警察は彼を福岡から東京へ移送するため、優秀なSPを付けるがその過程で様々なことが起こる、というのがおおざっぱな話。(ネタバレ防止で随分端折っているが)
結論から言うと「久々の5つ星!」な邦画である。
ここのところ割と良い邦画にめぐり合えていなかったが、本作は素晴らしい。三池監督でかつ、俳優陣も豪華そのものなので、逆に過大な期待はしていなかったのだが、完全に2時間釘付けでございました。
ストーリーの根幹にあるのは、孫娘を奪われた蜷川による清丸への「復讐心」である。その点では東野圭吾の「さまよう刃」と似ているが、蜷川がエクストリーム金持ちだったため、その「復讐」は懸賞金による殺害という形で犯人を追い込む。しかし、当然法治国家である我が国では、仇討ちはNGなので、出頭した犯人を無事東京に護送し、法の下で裁かれるよう努めるのが警察の役目だ。
本作ではその「正論」と犯人を許せないという「感情」の間で起こる葛藤が大変巧く表現されている。
「そんなことして殺された息子さんが喜ぶと思っているのか!」
という日本の復讐モノにはありがちな台詞だが、このあたりの葛藤はもしかしたらとても日本人的なのかもしれない。
ハリウッドとか韓国映画あたりだと、割と思いっきり「そんなこと」をやり切ってハッピーエンドとなる。「悪魔を見た」というイ・ビョンホン主演の韓国映画があるが、テーマが「どれだけ残酷な復讐ができるか」だったのでアプローチとして全く違ってくるので興味深い。

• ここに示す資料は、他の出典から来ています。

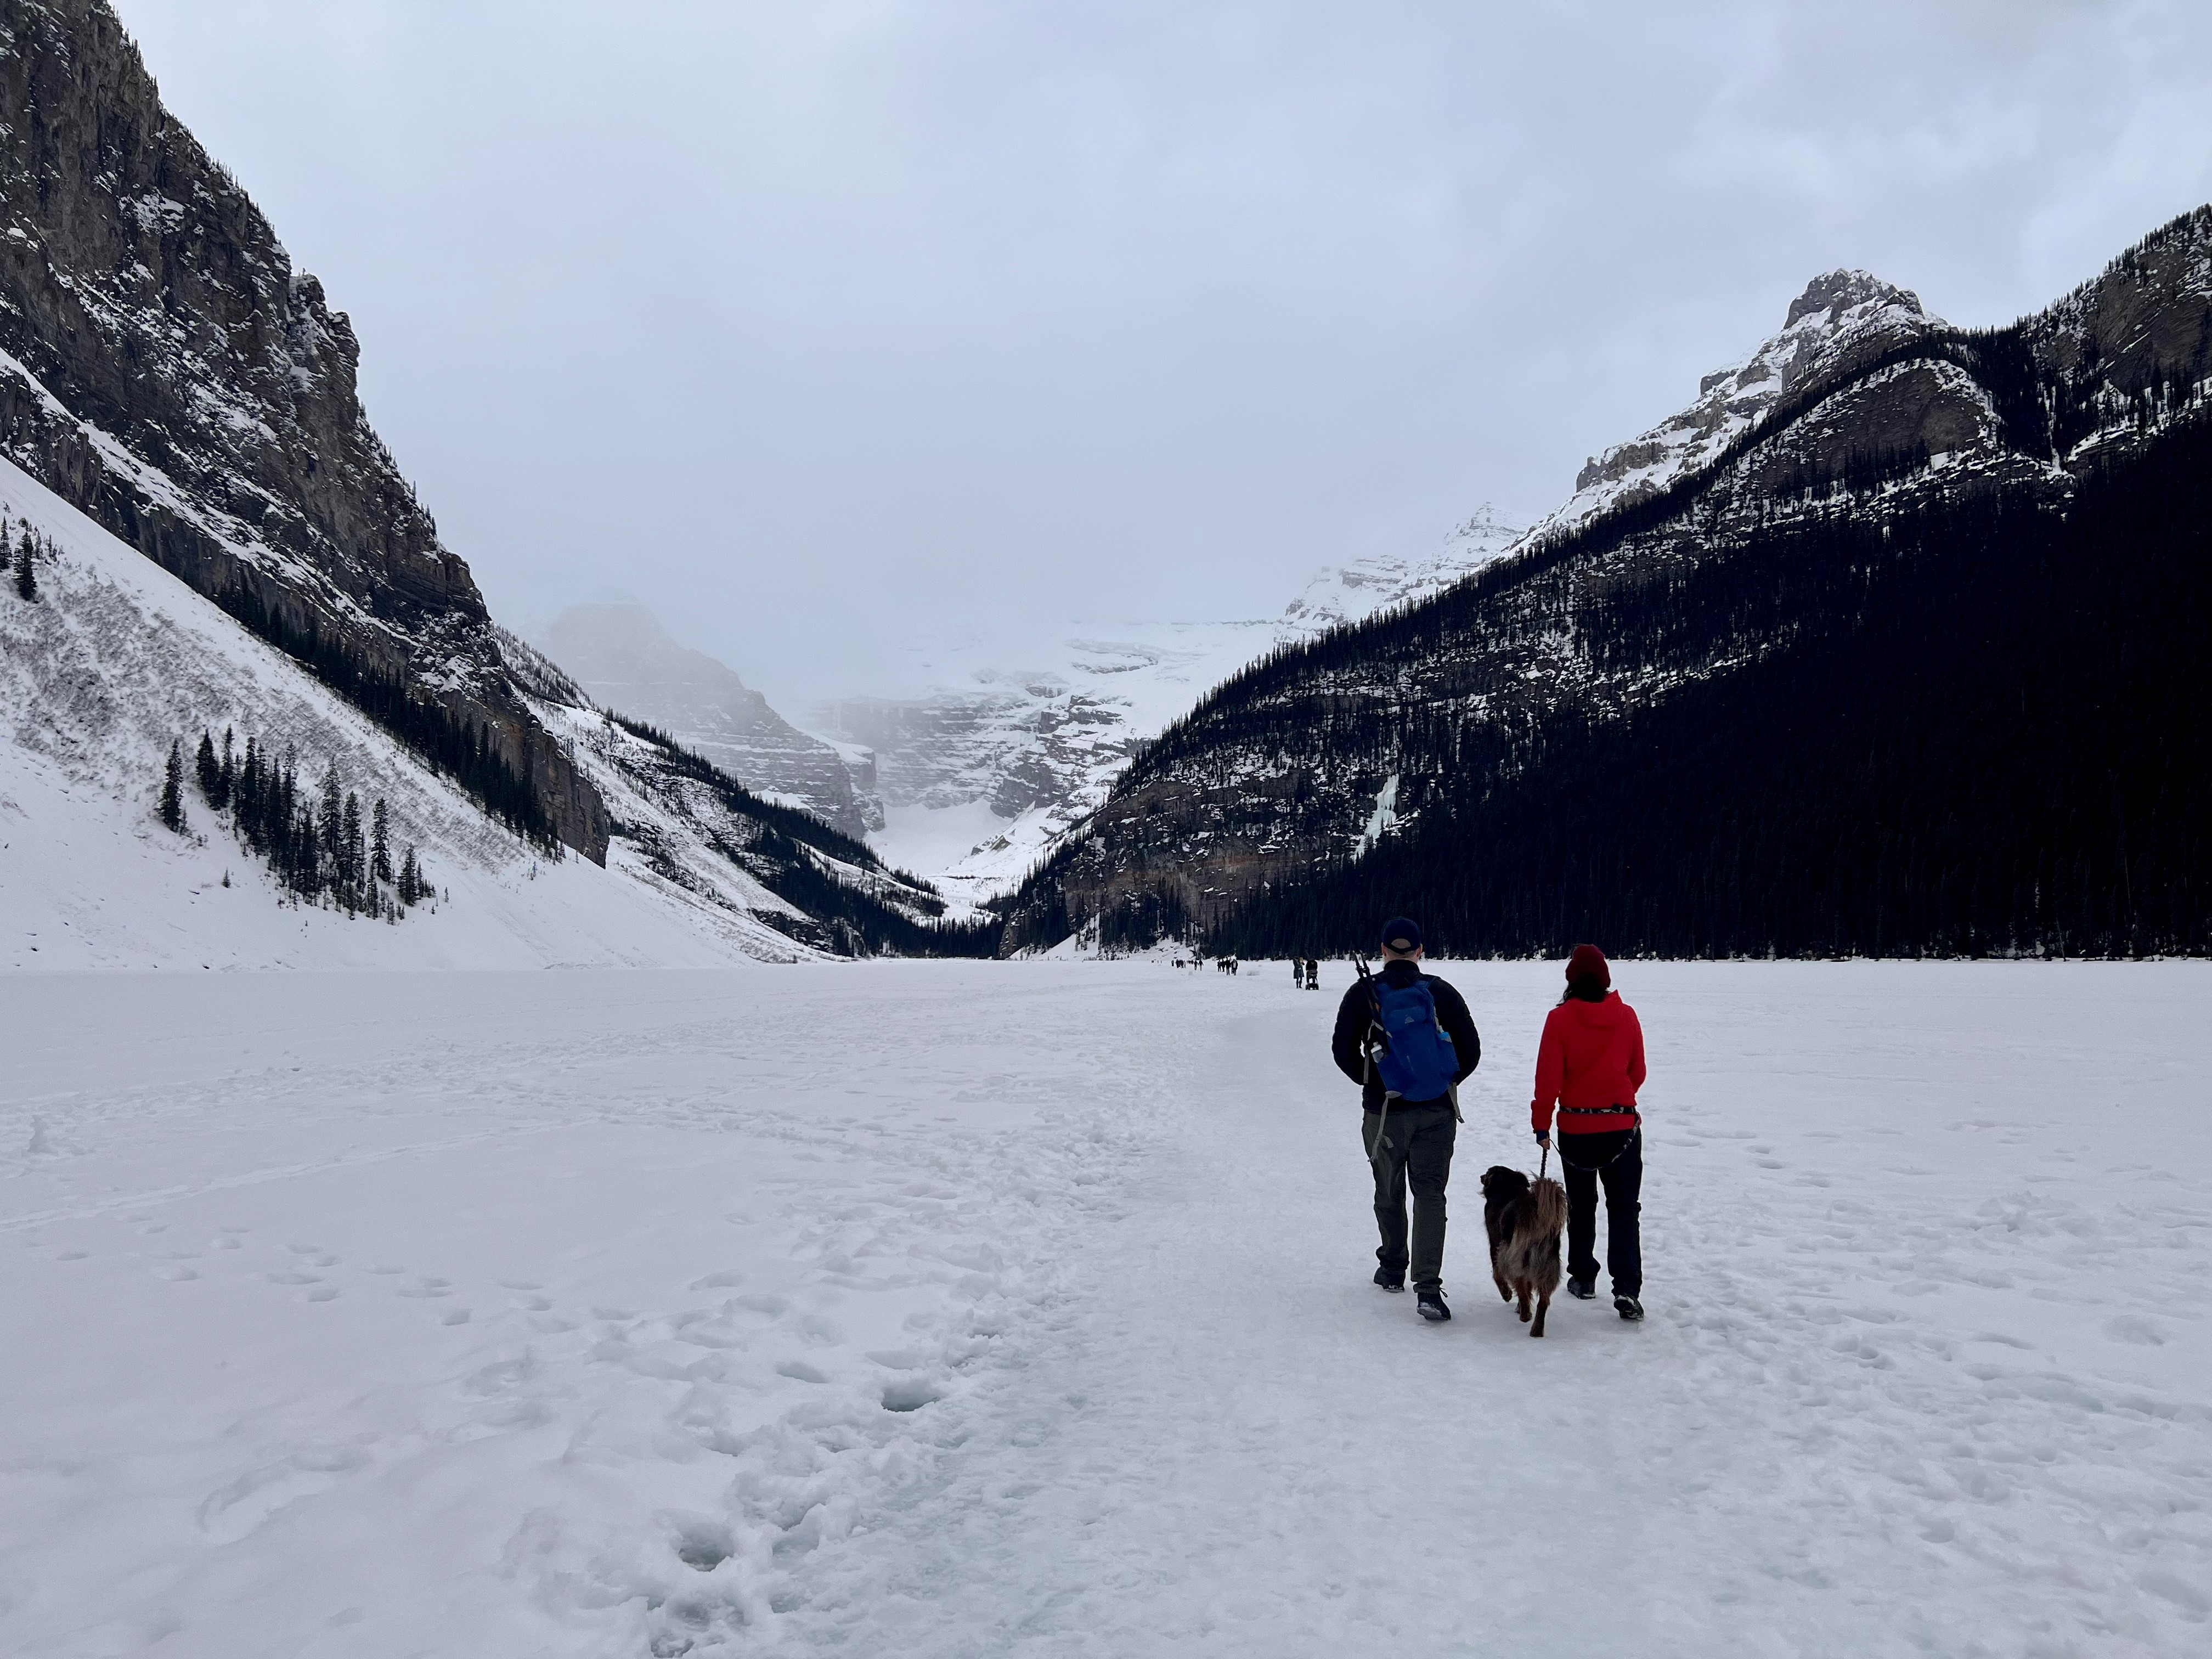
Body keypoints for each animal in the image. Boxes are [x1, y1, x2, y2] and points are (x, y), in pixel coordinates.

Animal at [1486, 1167, 1575, 1336]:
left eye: (1488, 1174)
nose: (1482, 1177)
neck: (1509, 1188)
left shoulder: (1495, 1247)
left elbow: (1497, 1275)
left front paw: (1507, 1294)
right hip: (1548, 1265)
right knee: (1543, 1300)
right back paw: (1536, 1329)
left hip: (1512, 1256)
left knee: (1520, 1283)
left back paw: (1526, 1315)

あと、個人的に良かったのは、藤原竜也が演じる犯人・清丸国秀が最後まで「マジでクズ」だったこと。世の中には色んな悪役があるが、あれはかなりのレベルでクズである。危うく演じている藤原竜也のことが嫌いになりそうなほどだ。やはり悪役はとことんまで嫌悪感を抱けるほうが良い。
ネタバレになるのでどんな結末かまで言及しないが、いずれにせよもし自分が被害者遺族だったら、間違いなく犯人を殺しにかかるだろう。残念ながら自分はそんな情や寛大な仏心は持ち合わせていない。子供を持つ身になった今、一層そう思う。
と、ここから刑法や少年法などの話になるとまた長くなるので、それはまた別の機会に。